Meredith felt her mother take hold of her hand, not squeezing it, but wrapping her fingers carefully, like you’d hold something fragile that might be blown from your grasp.

“More likely you were in shock,” Detective Waller said. She smiled gently. She wasn’t unfriendly. She wasn’t accusing anyone of anything. She was just doing her job. “It’s understandable,” she said. “It happens. You did what you could.”

Which was nothing, Meredith thought. What I could do was exactly nothing.

“We have a good description and a clear time frame. We know you and Lisa went to the restaurant after school, and we know that Mr. Fulton arrived at the restaurant about three twenty-five. We just don’t know precisely when they left. But we’re working on it. We just wanted to talk with you as soon as we possibly could, so we have the best chance of finding Lisa.”

Meredith wanted to tell them that Lisa was safe, at least for the time being, that Lisa was in the man’s apartment, on the man’s couch, petting the man’s little white dog. But she knew how this would sound, and she wasn’t sure she believed it herself, though she knew the dog’s name, and she knew about the blender and the silver wastebasket with the foot pedal, and that had to mean something, didn’t it?

“One more thing,” Detective Waller said. “The man. Did he seem familiar to you? At all?”

“No,” Meredith said. “But his face was—”

“His voice sound at all familiar?”

“No,” she said. “I don’t think so.”

“Why would he be familiar?” her mother asked.

“We’re just exploring all the possibilities,” Detective Waller said. “Meredith, do you think he could have been younger than you thought? Do you think he could have been a teenager?”
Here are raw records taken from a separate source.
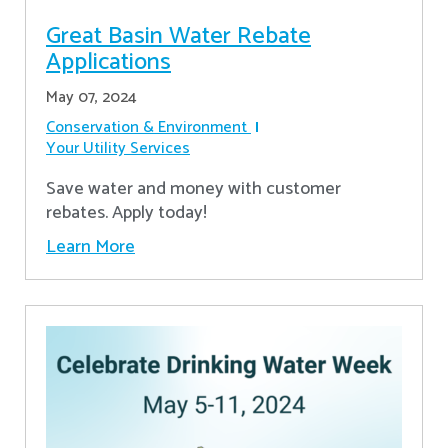
Great Basin Water Rebate
Applications
May 07, 2024
Conservation & Environment
Your Utility Services
Save water and money with customer
rebates. Apply today!
Learn More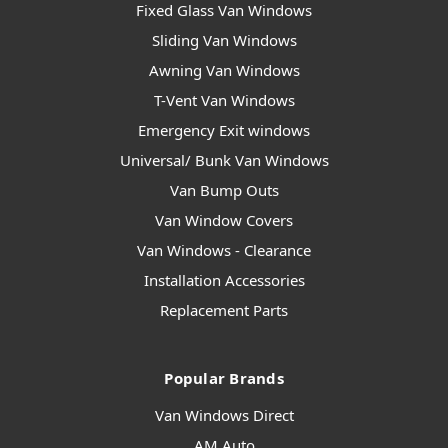
Fixed Glass Van Windows
Sliding Van Windows
Awning Van Windows
T-Vent Van Windows
Emergency Exit windows
Universal/ Bunk Van Windows
Van Bump Outs
Van Window Covers
Van Windows - Clearance
Installation Accessories
Replacement Parts
Popular Brands
Van Windows Direct
AM Auto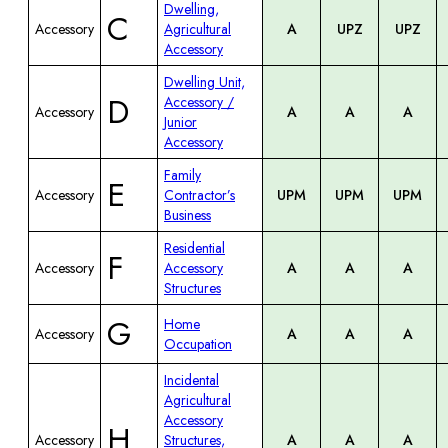
Dwelling,
C
Accessory
Agricultural
A
UPZ
UPZ
Accessory
Dwelling Unit,
D
Accessory /
Accessory
A
A
A
Junior
Accessory
Family
E
Accessory
Contractor’s
UPM
UPM
UPM
Business
Residential
F
Accessory
Accessory
A
A
A
Structures
G
Home
Accessory
A
A
A
Occupation
Incidental
Agricultural
Accessory
H
Accessory
Structures,
A
A
A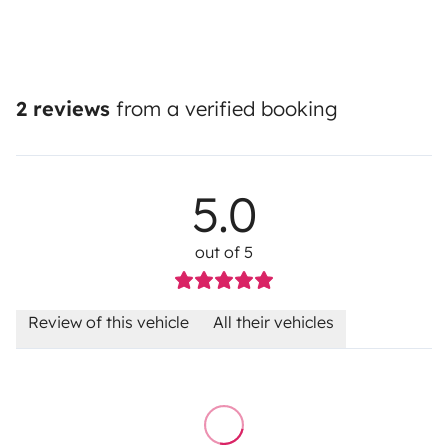
2 reviews
from a verified booking
5.0
out of 5
Review of this vehicle
All their vehicles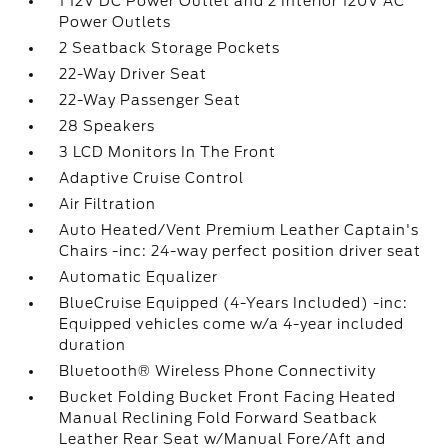
1 12V DC Power Outlet and 2 Interior 120V AC
Power Outlets
2 Seatback Storage Pockets
22-Way Driver Seat
22-Way Passenger Seat
28 Speakers
3 LCD Monitors In The Front
Adaptive Cruise Control
Air Filtration
Auto Heated/Vent Premium Leather Captain's
Chairs -inc: 24-way perfect position driver seat
Automatic Equalizer
BlueCruise Equipped (4-Years Included) -inc:
Equipped vehicles come w/a 4-year included
duration
Bluetooth® Wireless Phone Connectivity
Bucket Folding Bucket Front Facing Heated
Manual Reclining Fold Forward Seatback
Leather Rear Seat w/Manual Fore/Aft and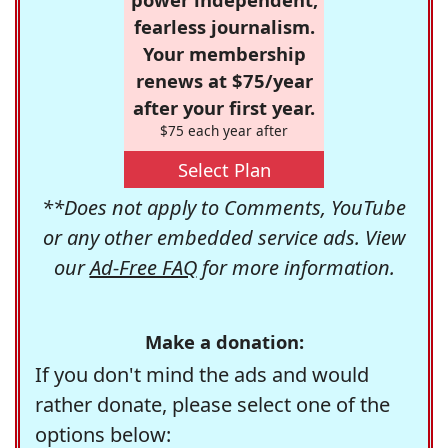
fearless journalism.
Your membership
renews at $75/year
after your first year.
$75 each year after
Select Plan
**Does not apply to Comments, YouTube
or any other embedded service ads. View
our
Ad-Free FAQ
for more information.
Make a donation:
If you don't mind the ads and would
rather donate, please select one of the
options below: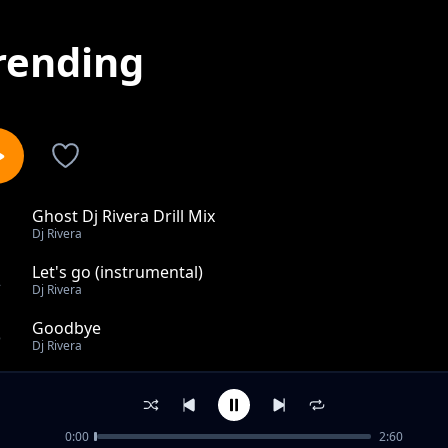
rending
Ghost Dj Rivera Drill Mix
1
Dj Rivera
Let's go (instrumental)
2
Dj Rivera
Goodbye
3
Dj Rivera
Oxygen
4
Dj Rivera
0:00
2:60
Wrecking Ball (Drill Remix)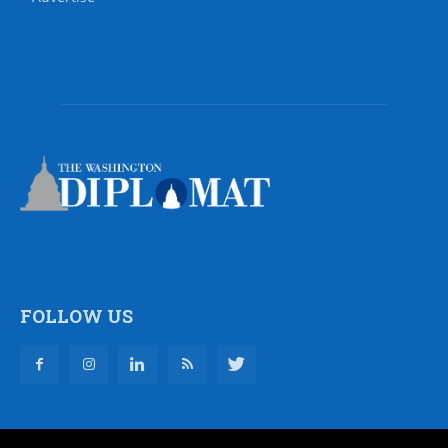
FOLLOW US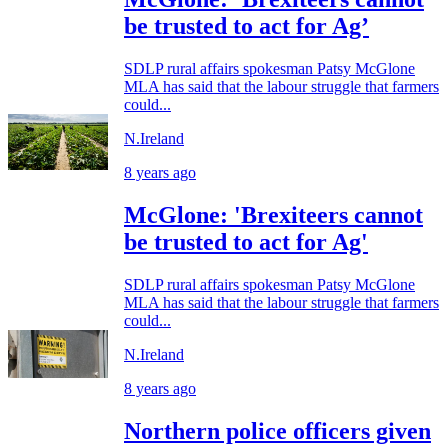
be trusted to act for Ag’
SDLP rural affairs spokesman Patsy McGlone
MLA has said that the labour struggle that farmers
could...
N.Ireland
8 years ago
McGlone: 'Brexiteers cannot
be trusted to act for Ag'
SDLP rural affairs spokesman Patsy McGlone
MLA has said that the labour struggle that farmers
could...
N.Ireland
8 years ago
Northern police officers given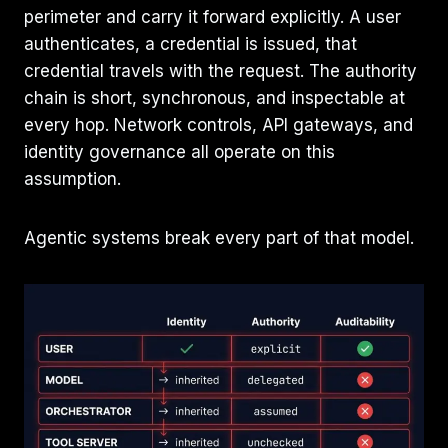
perimeter and carry it forward explicitly. A user
authenticates, a credential is issued, that
credential travels with the request. The authority
chain is short, synchronous, and inspectable at
every hop. Network controls, API gateways, and
identity governance all operate on this
assumption.
Agentic systems break every part of that model.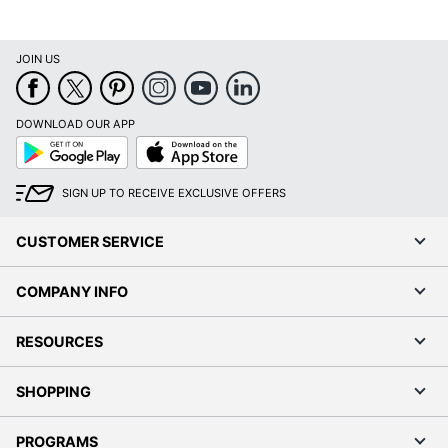
JOIN US
DOWNLOAD OUR APP
Google
App
Play
Store
SIGN UP TO RECEIVE EXCLUSIVE OFFERS
CUSTOMER SERVICE
COMPANY INFO
RESOURCES
SHOPPING
PROGRAMS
“I don’t think so,” Meredith said. “He didn’t really sound like a teenager.”

“And you don’t think you’d ever encountered him anywhere before?”

“No.”

“Do you think Lisa recognized him?”

“No,” Meredith said. “I mean, she didn’t act like she did.”

“How did she act?” Detective Waller asked.

“She already told you,” her mother said. “She—”

“She cried,” Meredith said. “And then she stopped. And then . . . then she left.”

“Do you think Lisa might have known him?” her mother asked Detective Waller.